Mahatma Gandhi, a no-exceptions pacifist and the patron saint of nonviolent protest, sternly rejected the idea that his movement should avoid conflict. He said that his method of action “differs from Passive Resistance as the North Pole from the South.” King, who brought Gandhi’s methods to America, wrote, “Nonviolence is a powerful and just weapon, which cuts without wounding and ennobles the man who wields it.”
Civil rights protesters of the 1960s knew all about “good trouble,” as John Lewis famously said. The late representative and civil rights icon, like too many others, was beaten within an inch of his life, suffering his most grievous wounds in 1965 in Selma, Alabama, as civil rights marchers disobeyed state and local law enforcement’s instructions to discontinue their journey. King, like Gandhi before him, was often imprisoned. In Alabama, civil rights activists used civil disobedience to seek out conflict, from the voting rights march in Selma to the 1957 Montgomery bus boycott to the protests against segregated accommodations in Birmingham in 1963.

The 1963 March on Washington, D.C., the site of King’s famous “I Have a Dream Speech,” was nonviolent and had all the legal permits, but it was highly confrontational, different from the women’s march because of the times. Some 250,000 people, many of them Black, were effectively disenfranchised, converging on a capital only recently desegregated—for many of those in power, including John F. Kennedy’s administration pushing a civil rights bill, it was terrifying. Liquor stores were closed for days. Law enforcement preparations were massive. The power of the march was in defying widespread expectations that it would turn violent. A peaceful protest may or may not have such power today. We’ll find out.
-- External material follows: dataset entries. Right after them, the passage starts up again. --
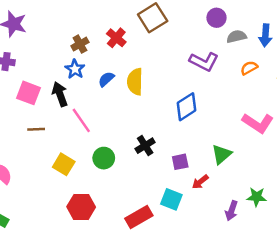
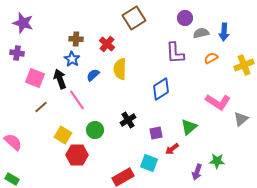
red cross: (116, 38) -> (107, 44), moved
brown cross: (80, 44) -> (76, 39), turned 32
purple L-shape: (204, 62) -> (175, 53), turned 60
blue semicircle: (106, 79) -> (93, 75), moved
brown line: (36, 129) -> (41, 107), turned -40
red hexagon: (81, 207) -> (77, 155), moved

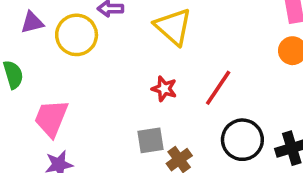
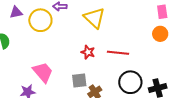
red line: (218, 88) -> (118, 53), turned 60
pink trapezoid: (51, 118) -> (43, 72), moved, turned 115

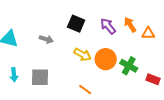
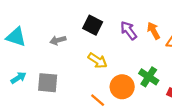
gray arrow: (46, 39) -> (58, 40), turned 144
orange circle: (106, 59) -> (122, 87), moved
cyan arrow: (14, 75) -> (18, 78), turned -120

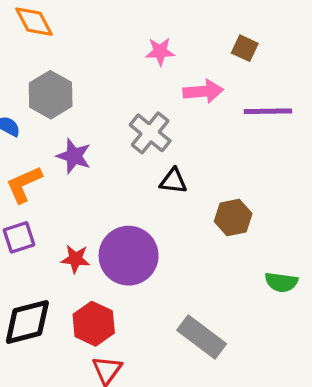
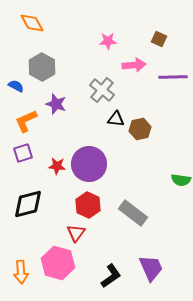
brown hexagon: (233, 217) -> (140, 129), moved
red hexagon: (94, 324) -> (88, 205), moved

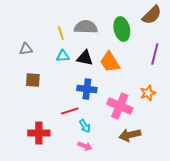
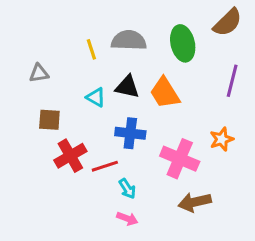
cyan triangle: (63, 56) -> (96, 97), moved, turned 32
red cross: (39, 133) -> (70, 156), moved, turned -30

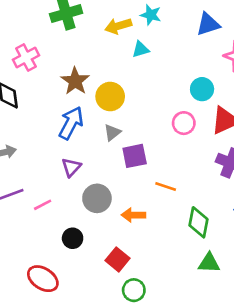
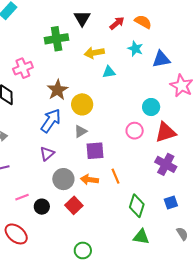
cyan star: (151, 15) -> (135, 49), moved
orange line: (166, 187) -> (116, 176), turned 42
pink line: (43, 205) -> (22, 197), moved
orange arrow: (133, 215) -> (89, 180), moved
red square: (117, 259) -> (74, 205), moved

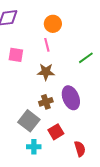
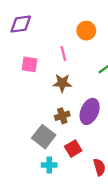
orange circle: (53, 24) -> (86, 31), moved
purple ellipse: (71, 98) -> (90, 111), turned 45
In Jim Crow America, the tools of democracy were inadequate for the challenge: It was precisely these democratic rights that the protesters were being denied. Perhaps the majority would eventually grant the population full citizenship, but they hadn’t. Even King’s nonviolent movement might have faltered without the prospect of figures like Malcolm X, who refused to declare violence off-limits. “By any means necessary,” he said.
Perhaps rallies far from the imperial throne will induce Congressional Republicans to discover Article I of the Constitution. Changing the narrative to courthouses and town squares may prove genius. Or it may seem too bougie, too detached from the moment.
It might be because America today looks increasingly like the America of 1963, where the rule of law doesn’t mean much for a vast swath of our population.
That said, Indivisible was brave to sponsor the outside-the-beltway marches. It’s a peaceful and permitted approach that helps build the muscles for future battles. It’s good exercise. Whether it’s adequate for the moment, we’ll find out.
The choice may not be ours to make: For Donald Trump, all disobedience is uncivil. He threatened that any protest would be met with “very heavy force,” although it wasn’t clear if he was talking about it just in the District of Columbia or nationwide. As bad as it was to Shanghai the National Guard, or send the Marines to L.A., it could get worse. When faced with a nonviolent demonstration in his first term, he asked Defense Secretary Mark Esper to “just shoot them in the legs or something;” his current subordinates wouldn’t hesitate. A wise would-be monarch would ignore the protests and feast on the parade, but Trump cannot overlook even the slightest hint of lèse majesté. So we’ll see what he does and whether the protests are influential or ineffective.